This month and throughout the year, PBS presents new programming to commemorate and celebrate African American achievement through powerful documentaries and thought-provoking specials designed to inspire and represent the full range of the American experience.
Tuesday, February 16 and Wednesday, February 17 at 9:00 p.m. on PBS 6, the premiere an intimate series, THE BLACK CHURCH: THIS IS OUR STORY, THIS IS OUR SONG, from executive producer, host and writer Professor Henry Louis Gates, Jr. Featuring interviews from Oprah Winfrey, John Legend, Jennifer Hudson and Bishop Michael Curry, this moving two-part series examines the role of the Church as the site of African American organizing, resilience, autonomy, freedom and solidarity, and uses song to highlight the beliefs and actions that drew African Americans from the violent margins of society to the front lines of change.
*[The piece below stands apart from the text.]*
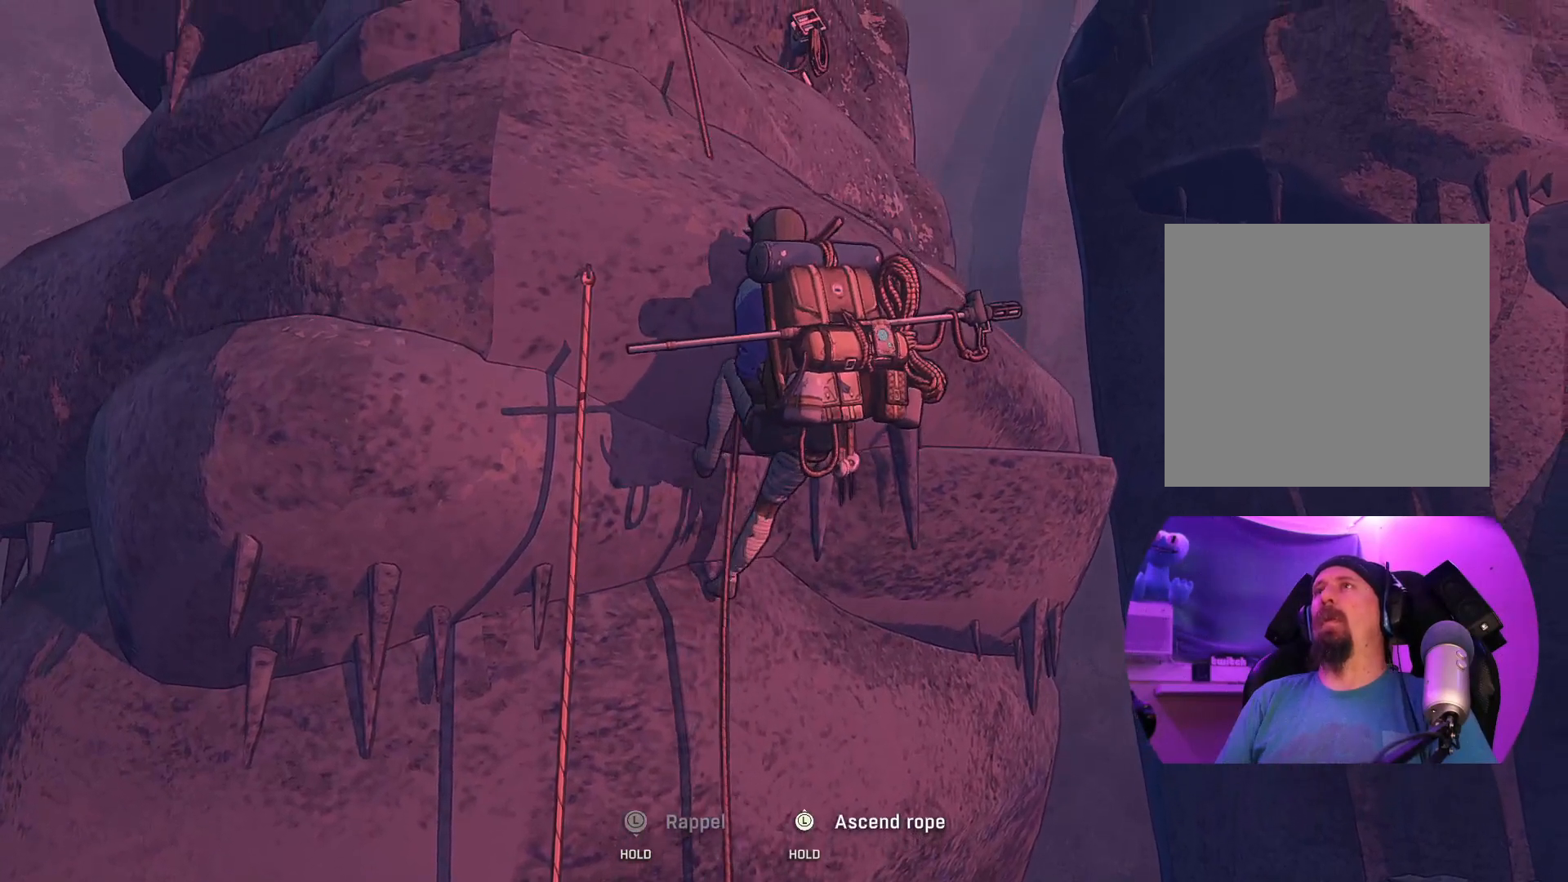
{"buttons": ["R2"], "left_stick": "up", "right_stick": "up-left", "events": [[367, "right_stick", "up-left"]]}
On Monday, February 22 at 10 p.m. on PBS 6, audiences will travel back in time to 1968 with “Mr. SOUL!”, a vibrant documentary from INDEPENDENT LENS that chronicles the public television variety show “SOUL!” The film takes a close look at developer and host Ellis Haizlip and the show that celebrated all facets of Black culture and earned critical praise and public support as one of the first platforms to expand the image of African Americans on television.
In addition, PBS will offer new programming examining the fundamental questions of race, segregation and the American spirit. On Monday, February 15 at 9 p.m. on PBS 6, explore the fascinating life of Marian Anderson, the celebrated singer who triumphed at the Lincoln Memorial after being barred from performing at Constitution Hall because she was Black, in AMERICAN EXPERIENCE “Voice of Freedom.” In FINDING YOUR ROOTS “Write My Name in the Book of Life,” airing Tuesday, February 16, at 8 p.m. on PBS 6, Professor Henry Louis Gates, Jr. helps musician Pharrell Williams and filmmaker Kasi Lemons uncover extraordinarily rare first-person accounts of their enslaved ancestors.
SAY IT LOUD, from PBS Digital Studios, will also return for a second season this February. Hosted byEvelyn Ngugi of “Evelyn from the Internets,” SAY IT LOUD explores the complexity of the Black experience and finds joy in the many ways Black Americans have influenced American life. The show gives viewers a comedic take on everything from identity and pop culture to Black pride movements and Black Twitter. Also premiering from PBS Digital Studios in February are new episodes from music education series SOUND FIELD, delving into the life of Nigerian musician and activist, Fela Kuti, and “Redlining & Generational Wealth Gap (w.t.),” from the personal finance show TWO CENTS. PBS DIGITAL STUDIOS will also curate a Black History themed playlist featuring wide-ranging topics from some of its most popular series.
Available on the PBS website, a collection of videos that delve into race and racism in the United States, to educate audiences, as part of its commitment to tell every part of the story. This curated playlist seeks to add historical context on race, to reveal the impact of racism on Black Americans, and to educate Americans on how inequality permeates through society.
PBS Black History Month programming will be available for streaming on all station-branded PBS platforms, including PBS.org and the PBS Video app, available on iOS, Android, Roku, Apple TV, Amazon Fire TV and Chromecast. Station members will be able to view all episodes via AZPM Passport. A full schedule of television programming for the month is available on azpm.org.
Each Saturday and Sunday afternoon in February, NPR 89.1 will feature special Black History Month programming, pre-empting The Ted Radio Hour Saturdays at 1 p.m. and Rick Steves Sundays at 3 p.m. Saturday programs include SAY IT LOUD: Great Speeches on African-American Identity; THE INVENTION OF RACE: The Long History of Racial and Racist Ideas; STAGE OF SEIGE: Mississippi Whites and the Civil Rights Movement; and W.E.B DUBOIS from Philosophy Talk. Sunday programs include WITNESS: BLACK HISTORY MONTH (BBC); HOMEMADE STORIES: THE STRUGGLE IS REAL; CAN DO: STORIES OF BLACK VISIONARIES, SEEKERS, AND ENTREPRENEURS; and MUSIC OF THE CIVIL RIGHTS MOVEMENT. Tune in or stream these programs when they air on radio.azpm.org.
Airing on Classical 90.5 on Sunday, February 6 at 6 p.m., LANGSTON HUGHES: I TOO SING AMERICA: collaborations with composers and musicians, and on Sunday, February 13 at 6 p.m., LIFT EVERY VOICE: songs, stories, and interviews with today’s Black artists and scholars. Full schedules for both NPR 89.1 and Classical 90.5 are available online.